As for the professionals, they are learning new perspectives, supporting each other and sharing the responsibility, which reduces the load. "One very positive factor, for sure, is the Community Health Centre model itself which, by its very nature can support and encourages teamwork. Yet I encounter very few health care professionals who have heard much about CHC's. They need to know more about this type of practice, to see the outcomes and to know that the Family Health Team concept is essentially modeled on the CHC."

"Primary care reform will mean more and more providers will have increased awareness, although discussions frequently focus upon nurses, nurse practitioners and physicians. Future health care professionals will definitely require exposure to the Community Health Centre concept of primary health care during their education."

"Referrals are just not enough. In my experience physician referrals have been a one-way process — in other words a prescriptive process. The referral is made and the provider supplies the requested service and is kept at a distance. To be truly collaborative there needs to be an openness to, and opportunity for, dialogue. There can be a number of barriers that prevent this from happening — time, accessibility and the system hierarchy. And, again, fee for service does not easily support collaboration."

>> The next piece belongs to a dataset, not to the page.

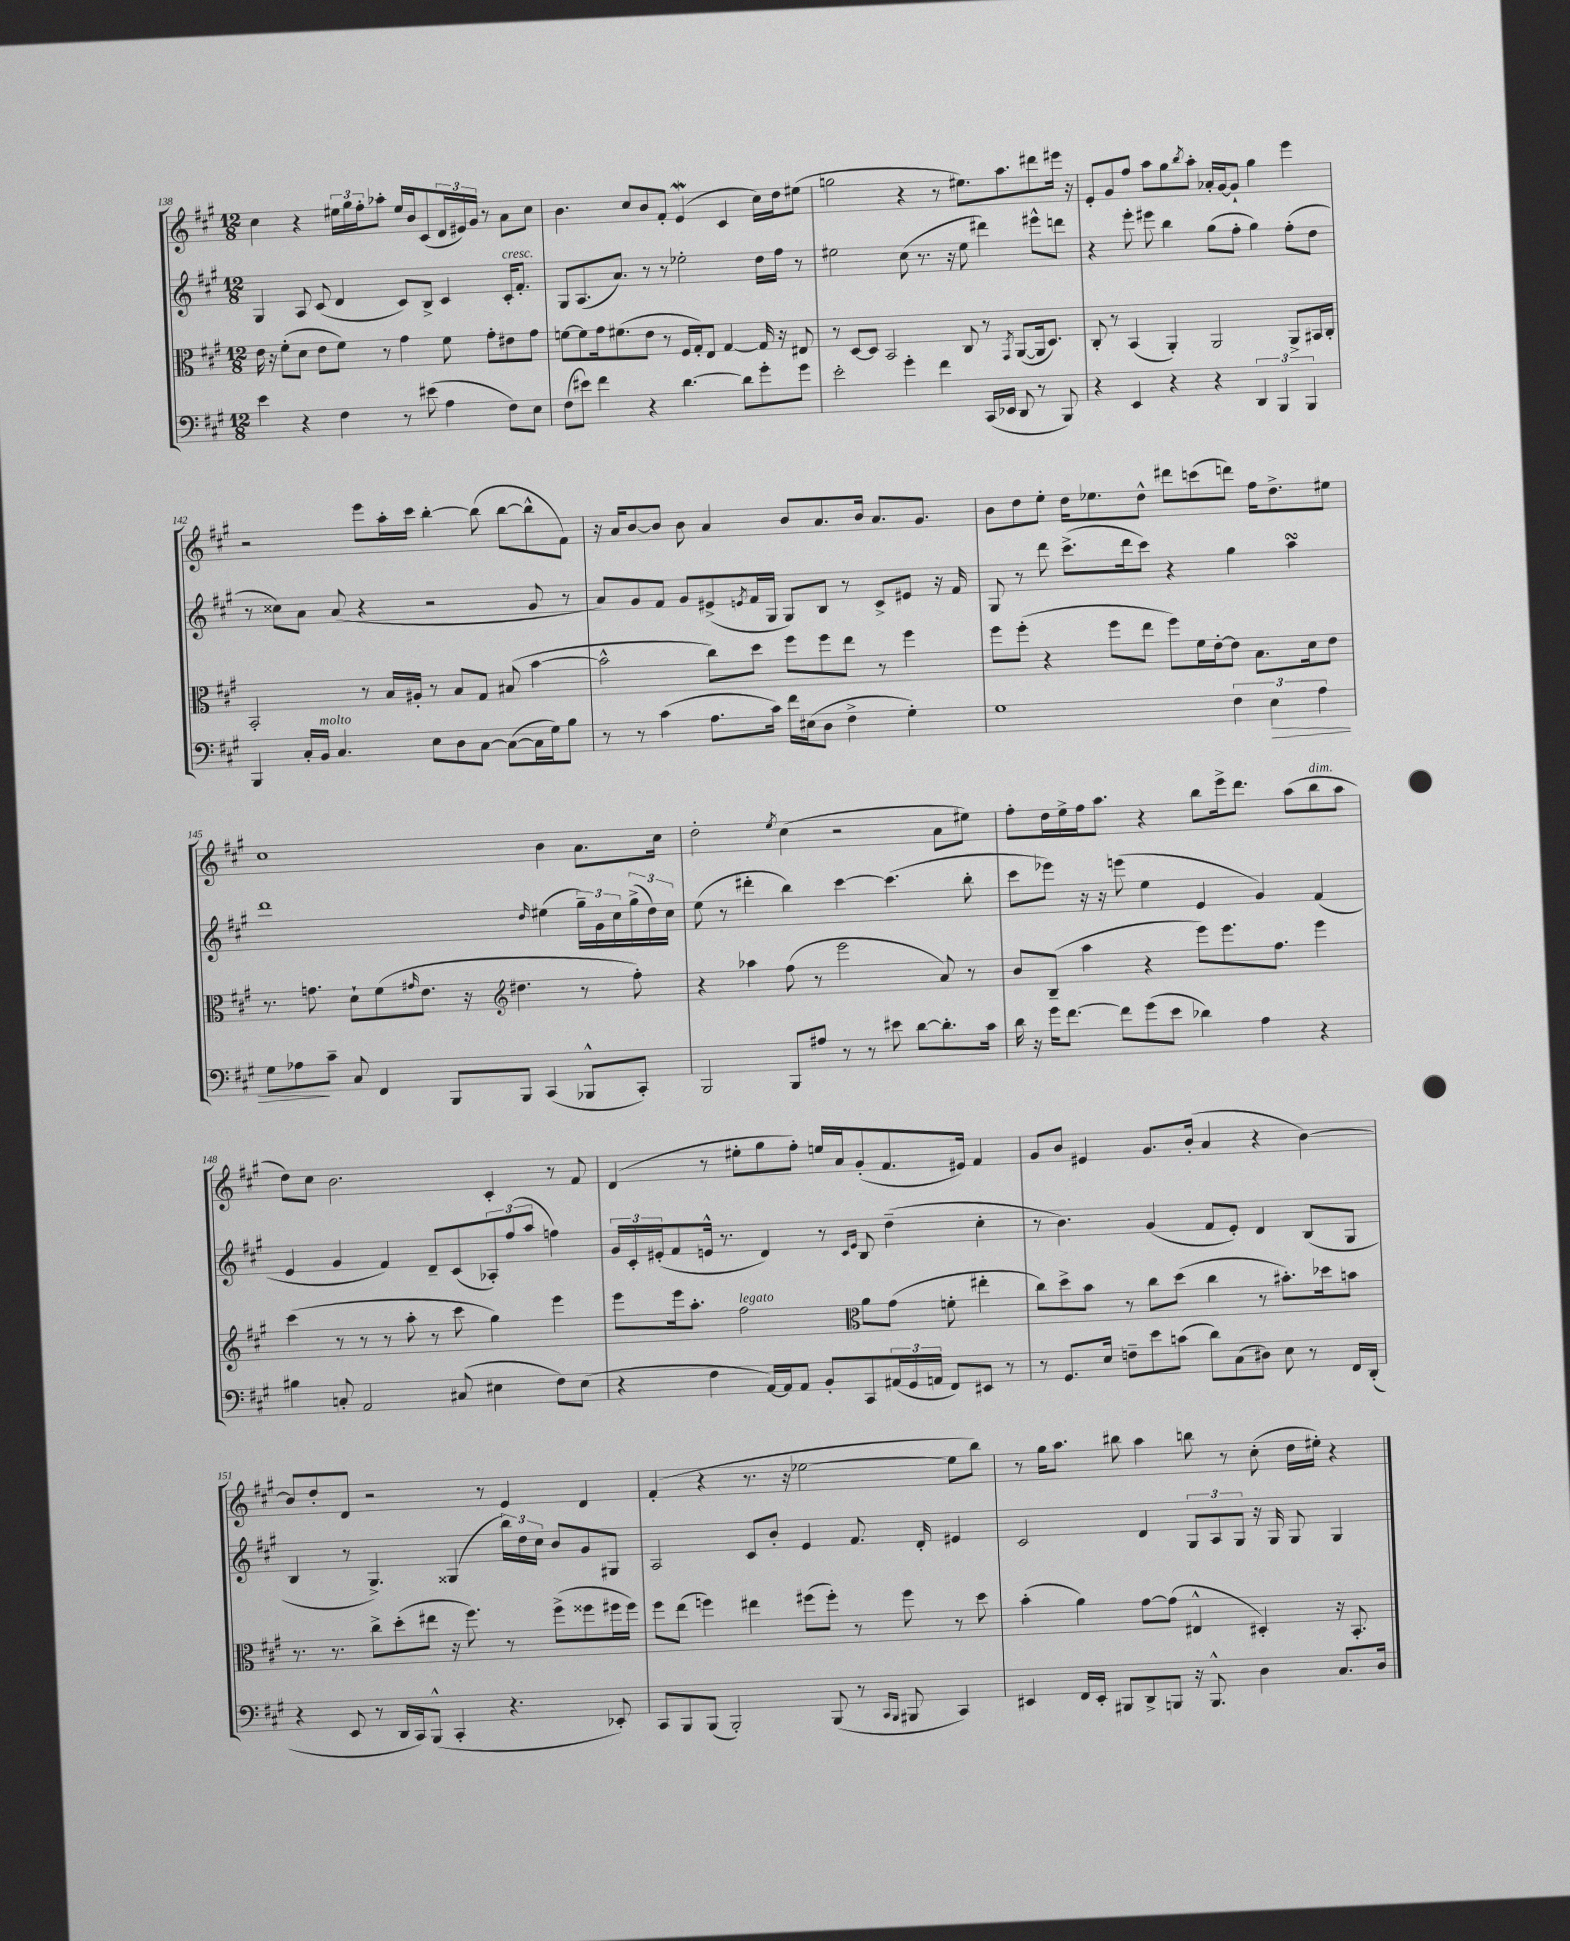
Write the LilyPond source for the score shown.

Looking ahead Ruth Dimopoulos still wants to keep the change happening and the improvements coming. She wants even more local and regional collaboration within her own discipline — bringing in hospital, home care and private practice physiotherapists to explore opportunities for working together. She'd like to clarify who offers what service and she'd like to conduct peer reviews.

Ruth is clear about what has been achieved to date, though. "This is a very satisfying way to practice. It is win-win for our patients and for us. Burn out is a constant threat to providers and this is a good way to address the issue. An up-front investment of time can ultimately lead to more efficient and effective care and create a more supportive environment for the professional. It fosters learning and growth — and it's stimulating."